Dużym zaskoczeniem jest już to, że rosyjska prokuratura wykluczyła, aby katastrofa prezydenckiego samolotu, w której w sobotę zginął Lech Kaczyński z małżonką i 94 inne osoby, mogła zostać spowodowana względami technicznymi. - Tupolew był w doskonałym stanie - oświadczył krótko prokurator Aleksandr Bastrykin, szef grupy śledczej, która prowadzi postępowanie w sprawie katastrofy ze strony Prokuratury Generalnej Rosji. Bastrykin opiera się na tym, że podobno z nagrań rozmów wieży kontrolnej z pilotami wynika, iż załoga Tu-154 nie zgłaszała jakichkolwiek problemów technicznych z samolotem. Ekspertów od wypadków lotniczych takie stanowisko zaskakuje, bo przecież aby wykluczyć awarię samolotu, trzeba najpierw przeprowadzić skrupulatne badania wraku. W przypadku katastrofy trzeba zebrać wszystkie kawałki samolotu i złożyć je w hangarze. Wtedy inżynierowie, technicy, specjaliści od budowy silników, aerodynamiki, konstrukcji samolotów, wytrzymałości materiałów muszą obejrzeć dokładnie wszystkie szczątki i wydać opinię na temat ewentualnych przyczyn katastrofy.
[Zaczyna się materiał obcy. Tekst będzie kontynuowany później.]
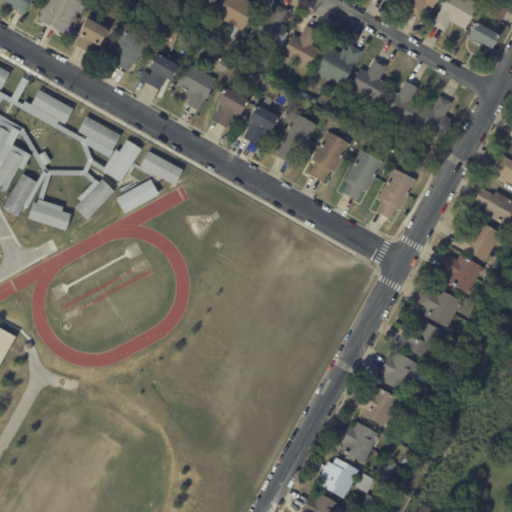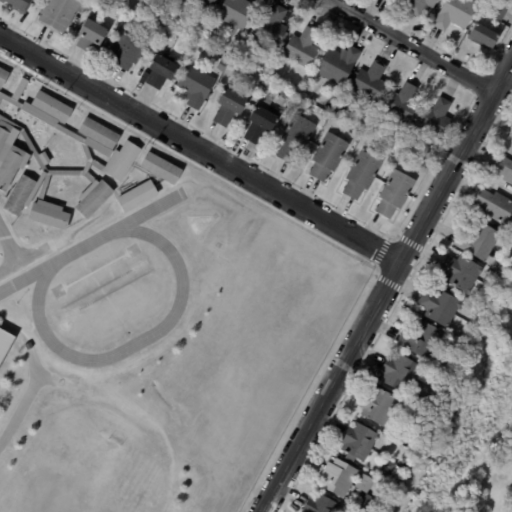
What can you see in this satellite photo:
building: (206, 2)
building: (205, 3)
building: (17, 4)
building: (16, 5)
building: (418, 5)
building: (420, 6)
building: (140, 9)
building: (496, 11)
building: (234, 12)
building: (235, 12)
building: (496, 12)
building: (58, 13)
building: (454, 13)
building: (57, 14)
building: (455, 14)
building: (271, 24)
building: (270, 26)
building: (90, 34)
building: (90, 35)
building: (481, 36)
building: (482, 37)
building: (214, 39)
building: (301, 46)
road: (410, 46)
building: (128, 48)
building: (301, 48)
building: (126, 49)
building: (337, 63)
building: (337, 65)
building: (159, 70)
building: (159, 70)
building: (2, 74)
building: (270, 74)
building: (368, 80)
building: (265, 83)
building: (368, 83)
building: (194, 85)
building: (195, 85)
building: (304, 95)
building: (313, 100)
building: (400, 103)
building: (50, 104)
building: (400, 104)
building: (228, 106)
building: (229, 106)
building: (48, 108)
building: (348, 117)
building: (434, 117)
building: (435, 118)
building: (258, 124)
building: (258, 124)
building: (371, 124)
building: (97, 131)
building: (510, 133)
building: (3, 134)
building: (511, 135)
building: (98, 136)
building: (294, 138)
building: (295, 139)
road: (200, 148)
building: (327, 156)
building: (327, 157)
building: (120, 160)
building: (8, 165)
building: (160, 166)
building: (160, 167)
building: (503, 167)
building: (503, 168)
building: (359, 175)
building: (361, 175)
building: (393, 192)
building: (18, 193)
building: (20, 194)
building: (394, 194)
building: (136, 195)
building: (136, 195)
building: (92, 197)
building: (93, 197)
building: (493, 205)
building: (495, 205)
building: (48, 213)
building: (48, 214)
building: (478, 240)
building: (476, 241)
road: (8, 247)
building: (459, 272)
building: (460, 272)
road: (386, 285)
track: (107, 288)
building: (438, 305)
building: (439, 306)
building: (419, 339)
building: (420, 340)
building: (4, 341)
building: (4, 341)
building: (453, 351)
building: (397, 370)
building: (397, 371)
building: (376, 405)
building: (377, 405)
road: (19, 411)
building: (357, 440)
building: (357, 442)
building: (385, 475)
park: (88, 476)
building: (337, 476)
building: (338, 477)
building: (364, 483)
building: (317, 503)
building: (366, 503)
building: (320, 504)
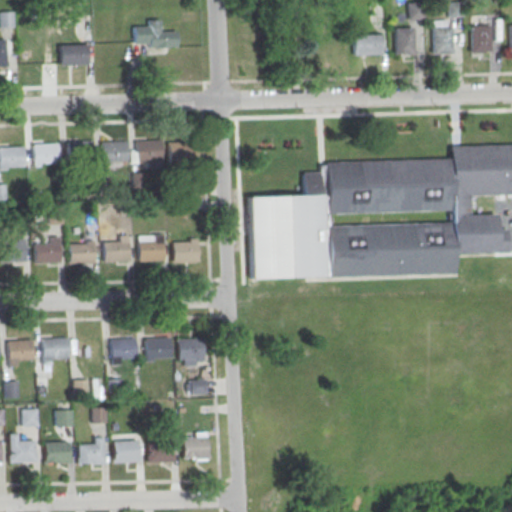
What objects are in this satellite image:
building: (453, 8)
building: (413, 10)
building: (414, 11)
building: (5, 18)
building: (151, 35)
building: (439, 36)
building: (508, 36)
building: (478, 37)
building: (509, 37)
building: (477, 38)
building: (440, 39)
building: (401, 40)
building: (402, 40)
building: (365, 44)
building: (365, 44)
building: (1, 52)
building: (71, 53)
road: (358, 77)
road: (102, 85)
road: (256, 98)
road: (276, 117)
building: (77, 149)
building: (78, 150)
building: (146, 150)
building: (147, 150)
building: (112, 151)
building: (112, 151)
building: (178, 151)
building: (179, 151)
building: (42, 153)
building: (42, 153)
building: (10, 156)
building: (10, 156)
building: (1, 191)
building: (380, 216)
building: (380, 217)
building: (148, 247)
building: (12, 249)
building: (114, 249)
building: (114, 249)
building: (149, 249)
building: (46, 250)
building: (182, 250)
building: (184, 250)
building: (11, 251)
building: (45, 251)
building: (80, 251)
building: (79, 253)
road: (225, 255)
road: (205, 280)
road: (113, 299)
road: (106, 318)
building: (53, 347)
building: (121, 347)
building: (155, 347)
building: (157, 347)
building: (190, 347)
building: (18, 349)
building: (52, 349)
building: (121, 349)
building: (17, 351)
building: (188, 351)
building: (112, 385)
building: (113, 385)
building: (195, 386)
building: (197, 386)
building: (78, 387)
building: (9, 388)
building: (10, 389)
building: (156, 407)
building: (181, 409)
building: (97, 414)
building: (97, 414)
building: (0, 416)
building: (1, 416)
building: (27, 416)
building: (28, 416)
building: (61, 417)
building: (61, 417)
building: (113, 426)
building: (192, 445)
building: (194, 446)
building: (19, 448)
building: (19, 449)
building: (124, 449)
building: (54, 450)
building: (123, 450)
building: (159, 450)
building: (54, 451)
building: (89, 451)
building: (90, 451)
building: (158, 451)
road: (126, 481)
park: (507, 488)
road: (118, 500)
park: (490, 500)
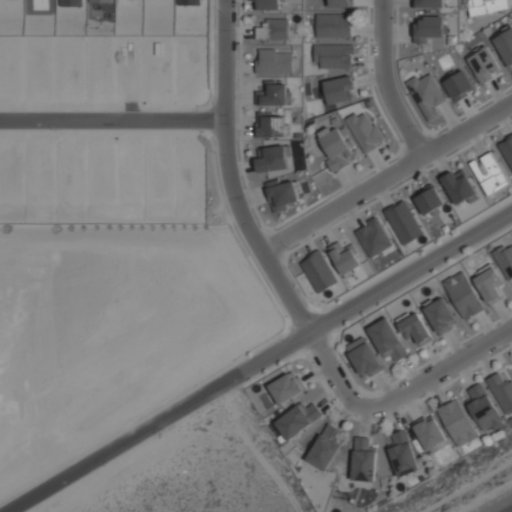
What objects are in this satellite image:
building: (100, 3)
building: (188, 3)
building: (339, 3)
building: (340, 3)
building: (429, 3)
building: (69, 4)
building: (267, 4)
building: (429, 4)
building: (269, 5)
building: (486, 6)
building: (487, 6)
building: (333, 25)
building: (334, 26)
building: (430, 27)
building: (428, 29)
building: (273, 30)
building: (274, 30)
building: (505, 45)
building: (505, 45)
building: (333, 56)
building: (333, 57)
building: (274, 62)
building: (275, 62)
building: (484, 64)
building: (485, 66)
building: (70, 71)
building: (38, 72)
building: (100, 72)
building: (157, 73)
building: (9, 75)
building: (127, 75)
building: (189, 75)
road: (390, 82)
building: (458, 85)
building: (459, 85)
building: (338, 89)
building: (339, 90)
building: (274, 94)
building: (274, 95)
building: (427, 95)
building: (428, 95)
road: (114, 124)
building: (270, 125)
building: (273, 126)
building: (364, 131)
building: (364, 131)
building: (337, 148)
building: (337, 149)
building: (507, 149)
building: (507, 150)
building: (272, 159)
building: (273, 159)
building: (100, 171)
building: (158, 171)
building: (9, 172)
building: (39, 173)
building: (71, 173)
building: (129, 173)
building: (489, 173)
building: (490, 173)
building: (190, 174)
road: (390, 176)
building: (459, 187)
building: (460, 187)
building: (281, 194)
building: (282, 196)
building: (429, 199)
building: (429, 200)
building: (404, 222)
building: (404, 222)
building: (374, 238)
building: (375, 239)
building: (344, 256)
building: (344, 257)
building: (504, 259)
building: (505, 259)
building: (318, 271)
building: (318, 272)
building: (488, 284)
building: (490, 286)
road: (292, 290)
building: (463, 295)
building: (464, 295)
building: (440, 315)
building: (441, 316)
building: (415, 328)
building: (416, 329)
building: (387, 340)
building: (388, 340)
road: (254, 357)
building: (363, 357)
building: (365, 359)
building: (286, 387)
building: (288, 387)
building: (502, 391)
building: (502, 392)
building: (483, 408)
building: (485, 408)
building: (298, 419)
building: (298, 419)
building: (457, 422)
building: (458, 422)
building: (429, 431)
building: (431, 433)
building: (326, 446)
building: (327, 446)
building: (403, 453)
building: (404, 453)
building: (363, 460)
building: (364, 460)
road: (508, 510)
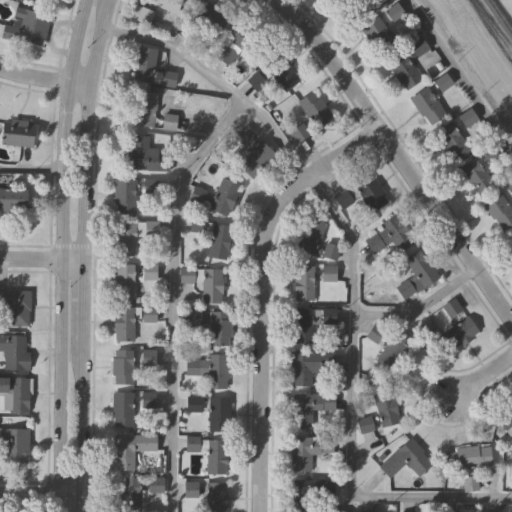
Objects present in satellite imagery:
building: (50, 0)
building: (45, 1)
building: (352, 3)
building: (167, 4)
building: (166, 5)
building: (393, 11)
railway: (498, 18)
building: (216, 20)
building: (216, 23)
building: (26, 26)
building: (26, 29)
building: (375, 35)
building: (378, 35)
building: (246, 41)
building: (246, 44)
building: (226, 55)
building: (226, 58)
building: (150, 67)
building: (403, 69)
building: (149, 70)
building: (281, 71)
building: (402, 72)
building: (280, 74)
road: (460, 74)
road: (43, 77)
building: (258, 82)
building: (442, 82)
building: (257, 85)
building: (427, 104)
building: (145, 107)
building: (426, 107)
building: (315, 108)
building: (144, 110)
building: (315, 111)
building: (466, 118)
building: (169, 120)
building: (168, 123)
building: (299, 131)
building: (17, 132)
building: (16, 134)
building: (299, 134)
building: (451, 140)
building: (450, 143)
building: (491, 153)
building: (147, 154)
building: (146, 157)
building: (256, 159)
road: (396, 161)
building: (255, 162)
road: (27, 171)
building: (476, 175)
building: (475, 178)
building: (510, 188)
building: (131, 192)
building: (362, 193)
building: (130, 194)
building: (224, 195)
building: (361, 196)
building: (13, 197)
building: (12, 199)
building: (224, 199)
building: (498, 209)
building: (498, 213)
building: (387, 233)
building: (386, 236)
building: (126, 237)
building: (315, 238)
building: (510, 238)
building: (125, 240)
building: (219, 240)
building: (314, 241)
building: (509, 241)
building: (218, 243)
road: (53, 254)
road: (81, 254)
road: (40, 258)
building: (149, 270)
building: (328, 272)
building: (416, 274)
building: (186, 275)
building: (327, 275)
building: (416, 276)
road: (353, 277)
building: (123, 280)
building: (304, 281)
building: (123, 283)
building: (211, 284)
building: (303, 284)
building: (210, 287)
road: (257, 292)
road: (173, 296)
building: (14, 306)
building: (448, 306)
building: (14, 309)
road: (417, 309)
building: (447, 309)
building: (149, 313)
building: (194, 319)
building: (308, 322)
building: (123, 323)
building: (122, 325)
building: (307, 325)
building: (218, 327)
building: (218, 330)
building: (375, 332)
building: (458, 333)
building: (374, 335)
building: (457, 335)
building: (14, 351)
building: (393, 351)
building: (13, 354)
building: (393, 354)
building: (148, 357)
building: (309, 364)
building: (122, 366)
building: (191, 367)
building: (309, 367)
building: (121, 368)
building: (217, 370)
building: (216, 373)
road: (480, 375)
building: (19, 392)
building: (18, 395)
building: (147, 398)
building: (193, 402)
building: (192, 405)
building: (309, 406)
building: (385, 407)
building: (122, 408)
building: (309, 409)
building: (385, 410)
building: (121, 411)
building: (219, 413)
building: (218, 416)
building: (505, 417)
building: (505, 420)
building: (14, 444)
building: (14, 448)
building: (130, 448)
building: (307, 449)
building: (129, 451)
building: (307, 452)
building: (216, 456)
building: (473, 456)
building: (215, 458)
building: (405, 458)
building: (472, 459)
building: (405, 461)
road: (38, 492)
building: (309, 493)
building: (129, 494)
building: (309, 494)
building: (128, 495)
building: (215, 496)
building: (214, 497)
building: (338, 511)
building: (409, 511)
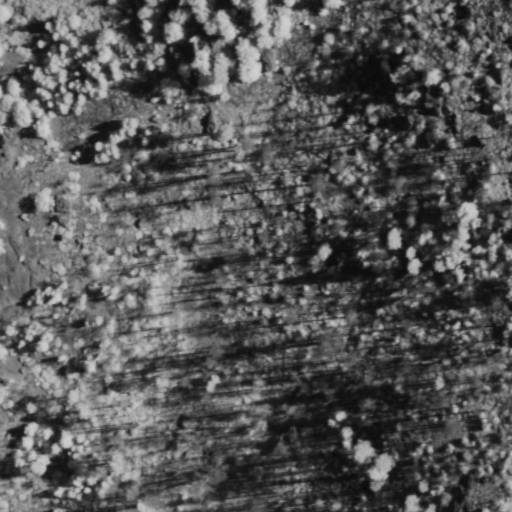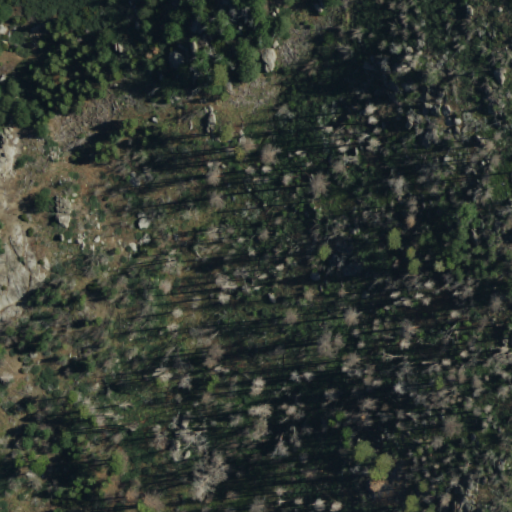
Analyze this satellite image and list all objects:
road: (26, 237)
Przecież piloci mogli nawet nie zdążyć poinformować wieży o kłopotach z samolotem, bo wszystko mogło wydarzyć się dosłownie w ciągu sekundy. Zresztą nie trzeba być ekspertem od lotnictwa, aby zauważyć, iż autorytatywne rozstrzyganie sprawy dotyczącej stanu technicznego tupolewa jest teraz zbyt wczesne.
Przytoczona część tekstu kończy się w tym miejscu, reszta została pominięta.